Course XXII - Teaching 2: Transition
Things die in this world, and this is a judgment emerged in the understanding of man by means of quite simple observation.
What lacks Beginning, what Is, what is Immortal, is intuition, an irrational glimpse of divine character, achieved by those beings who were able and knew how to promote their inner and essential values.
An ordinary man can just easily see that all those things, which are born and have a beginning in this world, contain the germ of their own destruction. So, one knows that all those things that are born have to die.
But this terrible certainty given by reason to the man, leads the Old Man, who refuses to die or be aware of the death of those things necessary and dear to him, to invent lies and build on them a method of life to defend his own conquests. And since all these conquests perish, because eternity is not his attribute, again he is wrong in his quest for perdurability in quantity. Many loves, knowledge, much money and much power.
Some lies of the Old Man can be very subtle, like those given by a false eternity, i.e., through “survival in my children” or “survival in my work”; in both cases, even on the most idealistic plane, these are extensions of his own personality and, as such, superficial extensions.
But a man who wants to stop being the Old Man, who wants to be New Man, is not wrong.

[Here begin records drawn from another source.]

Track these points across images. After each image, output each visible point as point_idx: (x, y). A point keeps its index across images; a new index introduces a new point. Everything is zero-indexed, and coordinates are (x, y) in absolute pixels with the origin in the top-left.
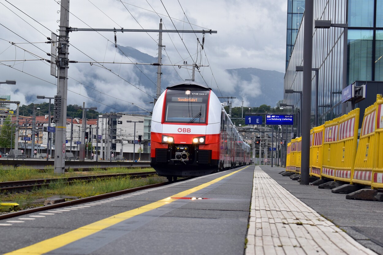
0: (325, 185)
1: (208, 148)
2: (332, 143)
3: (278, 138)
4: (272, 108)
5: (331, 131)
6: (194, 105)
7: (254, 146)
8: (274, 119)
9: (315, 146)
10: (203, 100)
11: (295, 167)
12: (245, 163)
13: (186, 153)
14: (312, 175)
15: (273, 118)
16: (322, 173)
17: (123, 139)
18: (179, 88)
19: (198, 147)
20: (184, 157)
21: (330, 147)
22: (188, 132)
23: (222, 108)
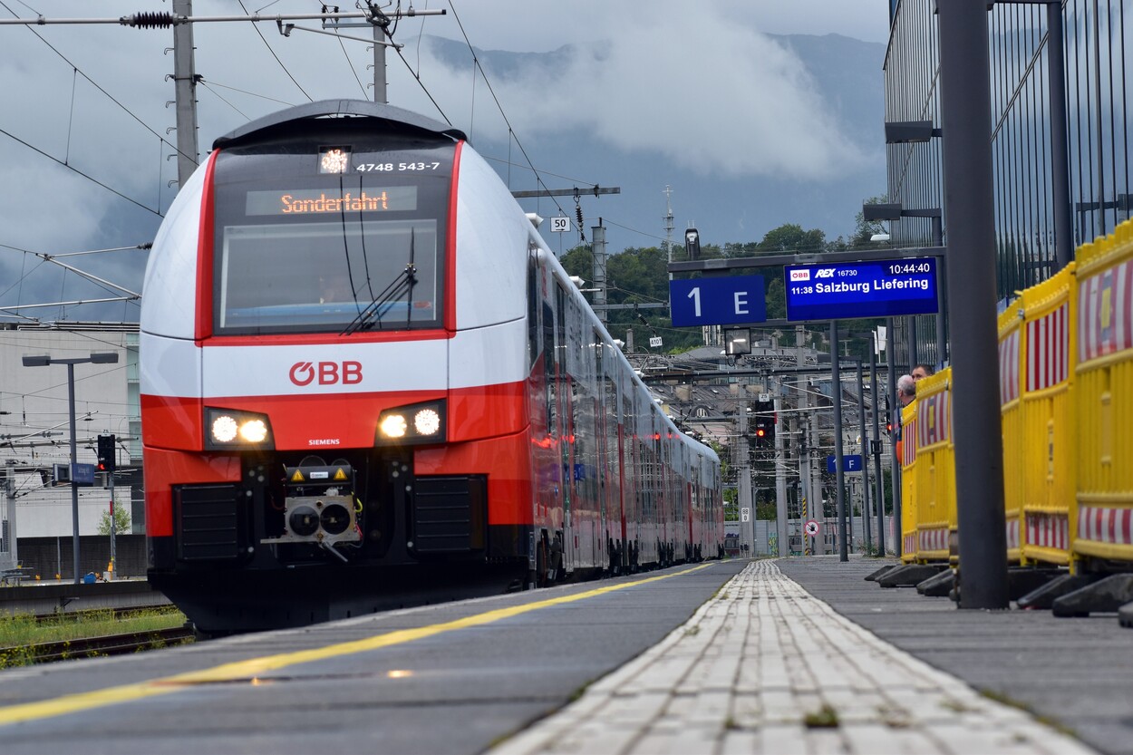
0: (1091, 594)
1: (470, 462)
2: (1116, 363)
3: (868, 400)
4: (835, 239)
5: (1107, 293)
6: (373, 230)
7: (744, 453)
8: (828, 289)
9: (1033, 394)
10: (421, 199)
11: (947, 533)
12: (698, 551)
13: (346, 502)
14: (1030, 560)
15: (826, 281)
16: (1078, 535)
17: (11, 463)
18: (286, 141)
19: (411, 464)
20: (333, 520)
21: (1108, 386)
22: (346, 381)
23: (531, 237)
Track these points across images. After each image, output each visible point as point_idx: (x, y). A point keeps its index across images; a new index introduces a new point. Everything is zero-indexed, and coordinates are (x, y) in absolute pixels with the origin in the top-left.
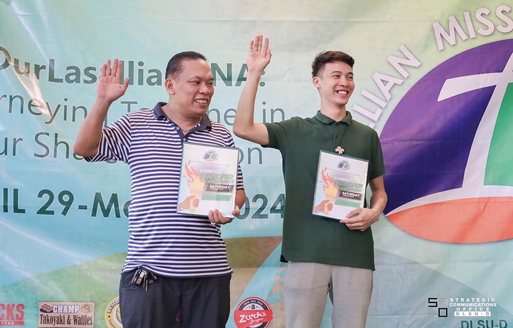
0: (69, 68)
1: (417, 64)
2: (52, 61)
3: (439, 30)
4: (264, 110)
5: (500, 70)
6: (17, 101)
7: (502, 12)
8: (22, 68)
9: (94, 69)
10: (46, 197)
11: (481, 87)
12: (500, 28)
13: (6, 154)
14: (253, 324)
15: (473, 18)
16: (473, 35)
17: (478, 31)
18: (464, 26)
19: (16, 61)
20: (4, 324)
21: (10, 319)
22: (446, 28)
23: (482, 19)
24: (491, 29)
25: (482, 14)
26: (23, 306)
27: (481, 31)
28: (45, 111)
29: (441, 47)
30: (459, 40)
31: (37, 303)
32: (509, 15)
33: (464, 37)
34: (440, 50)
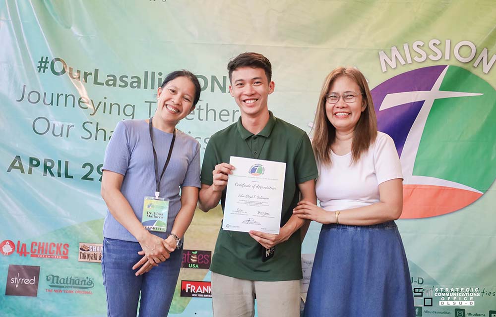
0: (108, 76)
2: (96, 71)
3: (383, 56)
5: (429, 88)
6: (70, 99)
7: (434, 44)
8: (75, 74)
9: (127, 77)
10: (88, 168)
11: (413, 101)
12: (431, 57)
13: (62, 136)
15: (411, 49)
16: (409, 61)
17: (414, 59)
18: (403, 54)
19: (71, 69)
20: (54, 257)
21: (58, 253)
22: (389, 55)
23: (417, 50)
24: (424, 57)
25: (418, 46)
26: (68, 245)
27: (416, 59)
28: (90, 106)
29: (384, 69)
30: (399, 65)
31: (78, 243)
32: (439, 47)
33: (403, 62)
34: (383, 71)
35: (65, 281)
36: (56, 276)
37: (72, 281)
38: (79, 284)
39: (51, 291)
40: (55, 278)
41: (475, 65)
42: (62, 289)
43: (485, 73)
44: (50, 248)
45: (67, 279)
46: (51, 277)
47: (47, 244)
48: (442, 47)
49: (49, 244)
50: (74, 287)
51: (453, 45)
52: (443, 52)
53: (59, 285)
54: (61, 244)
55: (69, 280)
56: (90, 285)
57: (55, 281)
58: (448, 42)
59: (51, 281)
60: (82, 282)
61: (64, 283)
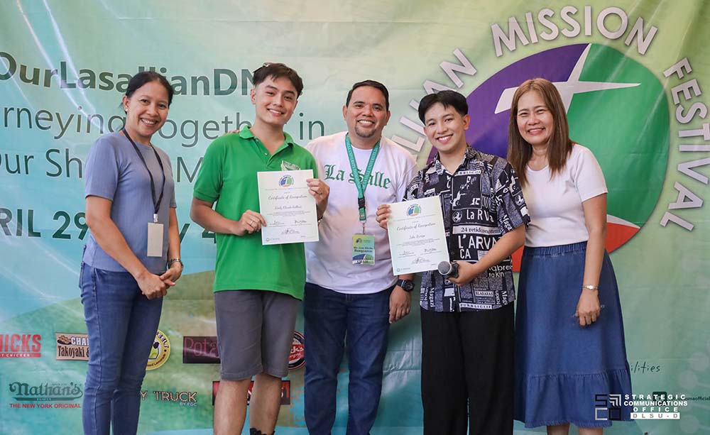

When the higher part of his soul illuminates internally his being with Divine and Eternal Light, and points him the Path by means of a glimpse, and even when this effulgence dissipates and the lower part of his soul attacks again with its arsenal of lies, the New Man that is Being Born, sustained by the Divine Mother’s Love, sharps his inner look and peeps in expectancy at the transient darkness and meditates on the values of those lies.
Among other things, he reflects about “his death”. And because now he observes from his essential part, the individual sees death as something transcendental and solemn, but does not fear it any more. He “knows” that death is like a gate through which this Path glimpsed by him extends toward another world of chances. And he gets ready for his time to cross it. To get ready for death: this means not to lose a second by fostering attachments to transient things and to one’s mortal “ego”; on the contrary, we should exercise the contemplation of Divine Things, being assisted by new habits which, like that of Meditation, can transmute his human and personal values into divine and unitive values which may convert his life into a loving fulfillment of the plan for the Divine Work.
When it is time for the end pf his present possibilities, he can die as a saint who, after having lived according to the Divine Mother’s Will, willingly enters death to participate continuously in the Great Work.